-- Dataset entries follows --
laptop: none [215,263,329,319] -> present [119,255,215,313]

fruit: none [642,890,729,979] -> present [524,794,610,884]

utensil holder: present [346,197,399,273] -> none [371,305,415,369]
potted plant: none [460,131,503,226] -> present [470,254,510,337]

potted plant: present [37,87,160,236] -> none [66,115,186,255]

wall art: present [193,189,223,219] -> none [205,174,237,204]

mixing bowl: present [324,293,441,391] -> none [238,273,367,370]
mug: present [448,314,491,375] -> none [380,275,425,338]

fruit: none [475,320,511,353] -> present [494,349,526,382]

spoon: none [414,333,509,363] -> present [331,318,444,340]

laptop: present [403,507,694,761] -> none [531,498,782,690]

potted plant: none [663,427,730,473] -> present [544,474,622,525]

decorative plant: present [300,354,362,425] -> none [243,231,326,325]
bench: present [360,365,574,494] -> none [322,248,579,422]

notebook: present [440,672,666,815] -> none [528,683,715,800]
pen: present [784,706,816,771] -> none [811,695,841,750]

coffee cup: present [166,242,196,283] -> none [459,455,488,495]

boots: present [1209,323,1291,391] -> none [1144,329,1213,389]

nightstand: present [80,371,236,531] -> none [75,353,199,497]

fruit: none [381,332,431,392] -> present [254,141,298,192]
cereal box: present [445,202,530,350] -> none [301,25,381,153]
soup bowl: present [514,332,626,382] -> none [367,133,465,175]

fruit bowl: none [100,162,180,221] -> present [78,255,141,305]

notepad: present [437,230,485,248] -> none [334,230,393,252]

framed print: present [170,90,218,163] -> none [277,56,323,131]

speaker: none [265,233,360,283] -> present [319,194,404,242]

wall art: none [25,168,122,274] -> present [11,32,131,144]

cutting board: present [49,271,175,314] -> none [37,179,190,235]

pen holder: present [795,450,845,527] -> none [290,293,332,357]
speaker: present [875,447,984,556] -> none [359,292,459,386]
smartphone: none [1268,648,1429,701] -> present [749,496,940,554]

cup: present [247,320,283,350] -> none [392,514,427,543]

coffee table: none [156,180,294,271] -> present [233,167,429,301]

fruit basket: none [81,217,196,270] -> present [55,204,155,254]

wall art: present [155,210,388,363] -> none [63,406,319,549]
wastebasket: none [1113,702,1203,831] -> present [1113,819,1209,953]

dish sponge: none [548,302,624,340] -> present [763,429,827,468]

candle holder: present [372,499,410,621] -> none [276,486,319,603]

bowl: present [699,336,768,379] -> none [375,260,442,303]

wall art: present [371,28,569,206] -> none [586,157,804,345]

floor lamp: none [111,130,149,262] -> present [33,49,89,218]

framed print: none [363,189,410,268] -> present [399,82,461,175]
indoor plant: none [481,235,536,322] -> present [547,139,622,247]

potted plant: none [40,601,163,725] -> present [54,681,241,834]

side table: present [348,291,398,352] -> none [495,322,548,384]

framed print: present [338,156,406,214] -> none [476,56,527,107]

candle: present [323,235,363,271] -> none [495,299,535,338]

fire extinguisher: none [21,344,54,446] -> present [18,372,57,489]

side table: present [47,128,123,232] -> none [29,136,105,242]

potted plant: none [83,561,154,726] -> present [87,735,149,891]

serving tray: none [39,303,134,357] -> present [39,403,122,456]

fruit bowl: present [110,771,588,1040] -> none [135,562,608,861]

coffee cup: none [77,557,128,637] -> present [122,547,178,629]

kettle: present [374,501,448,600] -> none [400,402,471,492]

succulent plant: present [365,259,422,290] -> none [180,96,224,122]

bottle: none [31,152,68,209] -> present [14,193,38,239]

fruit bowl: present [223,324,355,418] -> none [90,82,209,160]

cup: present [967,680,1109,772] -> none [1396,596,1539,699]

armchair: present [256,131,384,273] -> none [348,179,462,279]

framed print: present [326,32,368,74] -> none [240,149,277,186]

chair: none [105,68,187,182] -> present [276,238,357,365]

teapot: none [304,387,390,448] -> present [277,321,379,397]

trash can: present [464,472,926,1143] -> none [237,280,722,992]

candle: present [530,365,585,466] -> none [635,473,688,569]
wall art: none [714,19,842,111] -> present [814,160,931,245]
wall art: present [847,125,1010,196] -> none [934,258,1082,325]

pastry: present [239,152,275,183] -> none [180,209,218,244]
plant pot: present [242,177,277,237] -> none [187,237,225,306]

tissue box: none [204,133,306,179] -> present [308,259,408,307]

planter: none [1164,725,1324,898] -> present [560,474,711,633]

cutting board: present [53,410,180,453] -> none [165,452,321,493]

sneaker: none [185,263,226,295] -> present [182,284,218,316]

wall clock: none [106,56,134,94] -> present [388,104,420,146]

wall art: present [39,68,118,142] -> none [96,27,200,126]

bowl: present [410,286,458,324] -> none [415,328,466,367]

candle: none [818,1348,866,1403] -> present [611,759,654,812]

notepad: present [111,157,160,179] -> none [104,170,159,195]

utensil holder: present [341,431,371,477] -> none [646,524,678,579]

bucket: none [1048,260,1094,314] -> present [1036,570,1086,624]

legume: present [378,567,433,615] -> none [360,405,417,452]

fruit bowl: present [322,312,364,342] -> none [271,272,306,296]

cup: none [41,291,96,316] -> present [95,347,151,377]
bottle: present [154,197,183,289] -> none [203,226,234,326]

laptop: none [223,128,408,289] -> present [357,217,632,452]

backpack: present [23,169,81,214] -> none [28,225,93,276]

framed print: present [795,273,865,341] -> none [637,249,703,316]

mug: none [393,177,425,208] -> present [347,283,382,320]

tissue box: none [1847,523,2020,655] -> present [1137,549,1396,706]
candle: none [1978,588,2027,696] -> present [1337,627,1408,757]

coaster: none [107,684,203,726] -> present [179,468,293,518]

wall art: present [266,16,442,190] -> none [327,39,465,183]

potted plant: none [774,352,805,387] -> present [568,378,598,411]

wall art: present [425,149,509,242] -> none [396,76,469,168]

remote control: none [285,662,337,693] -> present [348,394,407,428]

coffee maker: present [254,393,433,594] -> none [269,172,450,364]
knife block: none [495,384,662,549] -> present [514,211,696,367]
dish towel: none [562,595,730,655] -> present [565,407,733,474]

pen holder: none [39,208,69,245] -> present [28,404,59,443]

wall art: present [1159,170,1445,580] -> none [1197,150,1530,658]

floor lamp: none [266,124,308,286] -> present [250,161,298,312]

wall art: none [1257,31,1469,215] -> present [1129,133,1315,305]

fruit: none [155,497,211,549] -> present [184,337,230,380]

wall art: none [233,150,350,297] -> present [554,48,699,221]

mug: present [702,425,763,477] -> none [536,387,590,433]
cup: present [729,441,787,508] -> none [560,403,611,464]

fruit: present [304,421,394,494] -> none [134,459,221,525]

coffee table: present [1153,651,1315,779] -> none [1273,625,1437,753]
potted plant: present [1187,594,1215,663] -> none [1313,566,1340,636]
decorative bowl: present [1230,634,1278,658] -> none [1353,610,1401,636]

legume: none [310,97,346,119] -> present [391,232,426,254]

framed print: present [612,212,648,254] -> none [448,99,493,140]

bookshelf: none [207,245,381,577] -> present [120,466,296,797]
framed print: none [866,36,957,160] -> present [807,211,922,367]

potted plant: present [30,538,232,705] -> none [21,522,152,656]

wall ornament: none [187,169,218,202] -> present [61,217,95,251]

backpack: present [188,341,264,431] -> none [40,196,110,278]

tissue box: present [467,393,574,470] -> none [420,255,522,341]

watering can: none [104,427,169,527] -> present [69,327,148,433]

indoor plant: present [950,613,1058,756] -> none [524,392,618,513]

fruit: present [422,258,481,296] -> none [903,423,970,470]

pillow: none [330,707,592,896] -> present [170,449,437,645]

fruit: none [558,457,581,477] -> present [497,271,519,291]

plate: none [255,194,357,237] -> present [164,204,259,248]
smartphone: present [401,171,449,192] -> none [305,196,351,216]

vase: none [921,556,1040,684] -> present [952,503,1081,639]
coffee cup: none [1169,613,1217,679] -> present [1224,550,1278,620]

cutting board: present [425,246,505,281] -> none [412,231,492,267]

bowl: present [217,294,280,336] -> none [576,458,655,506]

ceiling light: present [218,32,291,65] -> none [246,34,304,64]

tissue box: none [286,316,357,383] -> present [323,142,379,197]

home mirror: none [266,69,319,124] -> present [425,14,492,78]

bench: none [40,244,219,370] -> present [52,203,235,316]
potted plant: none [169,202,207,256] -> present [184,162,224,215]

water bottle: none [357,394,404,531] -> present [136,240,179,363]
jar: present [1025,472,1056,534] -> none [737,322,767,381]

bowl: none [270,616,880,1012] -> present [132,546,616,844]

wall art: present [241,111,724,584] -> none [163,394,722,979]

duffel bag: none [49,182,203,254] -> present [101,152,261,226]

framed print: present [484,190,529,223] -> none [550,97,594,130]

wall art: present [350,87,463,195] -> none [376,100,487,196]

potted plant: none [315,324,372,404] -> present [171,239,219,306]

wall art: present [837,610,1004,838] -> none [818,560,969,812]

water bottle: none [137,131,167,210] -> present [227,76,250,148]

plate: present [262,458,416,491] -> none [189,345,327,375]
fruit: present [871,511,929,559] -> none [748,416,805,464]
-- Dataset entries concluded --
Task details
Look above for the line holding "fruit bowl: none". Print it and every line after it, exactly, through the line holding "kettle: present [374,501,448,600]".

Written response
fruit bowl: none [100,162,180,221] -> present [78,255,141,305]

notepad: present [437,230,485,248] -> none [334,230,393,252]

framed print: present [170,90,218,163] -> none [277,56,323,131]

speaker: none [265,233,360,283] -> present [319,194,404,242]

wall art: none [25,168,122,274] -> present [11,32,131,144]

cutting board: present [49,271,175,314] -> none [37,179,190,235]

pen holder: present [795,450,845,527] -> none [290,293,332,357]
speaker: present [875,447,984,556] -> none [359,292,459,386]
smartphone: none [1268,648,1429,701] -> present [749,496,940,554]

cup: present [247,320,283,350] -> none [392,514,427,543]

coffee table: none [156,180,294,271] -> present [233,167,429,301]

fruit basket: none [81,217,196,270] -> present [55,204,155,254]

wall art: present [155,210,388,363] -> none [63,406,319,549]
wastebasket: none [1113,702,1203,831] -> present [1113,819,1209,953]

dish sponge: none [548,302,624,340] -> present [763,429,827,468]

candle holder: present [372,499,410,621] -> none [276,486,319,603]

bowl: present [699,336,768,379] -> none [375,260,442,303]

wall art: present [371,28,569,206] -> none [586,157,804,345]

floor lamp: none [111,130,149,262] -> present [33,49,89,218]

framed print: none [363,189,410,268] -> present [399,82,461,175]
indoor plant: none [481,235,536,322] -> present [547,139,622,247]

potted plant: none [40,601,163,725] -> present [54,681,241,834]

side table: present [348,291,398,352] -> none [495,322,548,384]

framed print: present [338,156,406,214] -> none [476,56,527,107]

candle: present [323,235,363,271] -> none [495,299,535,338]

fire extinguisher: none [21,344,54,446] -> present [18,372,57,489]

side table: present [47,128,123,232] -> none [29,136,105,242]

potted plant: none [83,561,154,726] -> present [87,735,149,891]

serving tray: none [39,303,134,357] -> present [39,403,122,456]

fruit bowl: present [110,771,588,1040] -> none [135,562,608,861]

coffee cup: none [77,557,128,637] -> present [122,547,178,629]

kettle: present [374,501,448,600] -> none [400,402,471,492]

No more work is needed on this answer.